<<<<
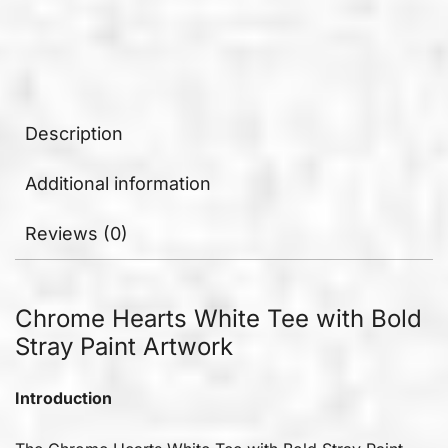
Description
Additional information
Reviews (0)
Chrome Hearts White Tee with Bold
Stray Paint Artwork
Introduction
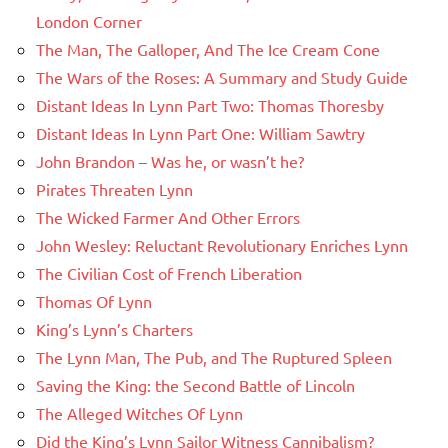
London Corner
The Man, The Galloper, And The Ice Cream Cone
The Wars of the Roses: A Summary and Study Guide
Distant Ideas In Lynn Part Two: Thomas Thoresby
Distant Ideas In Lynn Part One: William Sawtry
John Brandon – Was he, or wasn’t he?
Pirates Threaten Lynn
The Wicked Farmer And Other Errors
John Wesley: Reluctant Revolutionary Enriches Lynn
The Civilian Cost of French Liberation
Thomas Of Lynn
King’s Lynn’s Charters
The Lynn Man, The Pub, and The Ruptured Spleen
Saving the King: the Second Battle of Lincoln
The Alleged Witches Of Lynn
Did the King’s Lynn Sailor Witness Cannibalism?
>>>>
> **YOUR TASK**: Write out every line of the text read from the pages in the data above, keeping each line the same. Leave out the pictures.

> **OUTPUT**:
Description
Additional information
Reviews (0)
Chrome Hearts White Tee with Bold
Stray Paint Artwork
Introduction
London Corner
The Man, The Galloper, And The Ice Cream Cone
The Wars of the Roses: A Summary and Study Guide
Distant Ideas In Lynn Part Two: Thomas Thoresby
Distant Ideas In Lynn Part One: William Sawtry
John Brandon – Was he, or wasn’t he?
Pirates Threaten Lynn
The Wicked Farmer And Other Errors
John Wesley: Reluctant Revolutionary Enriches Lynn
The Civilian Cost of French Liberation
Thomas Of Lynn
King’s Lynn’s Charters
The Lynn Man, The Pub, and The Ruptured Spleen
Saving the King: the Second Battle of Lincoln
The Alleged Witches Of Lynn
Did the King’s Lynn Sailor Witness Cannibalism?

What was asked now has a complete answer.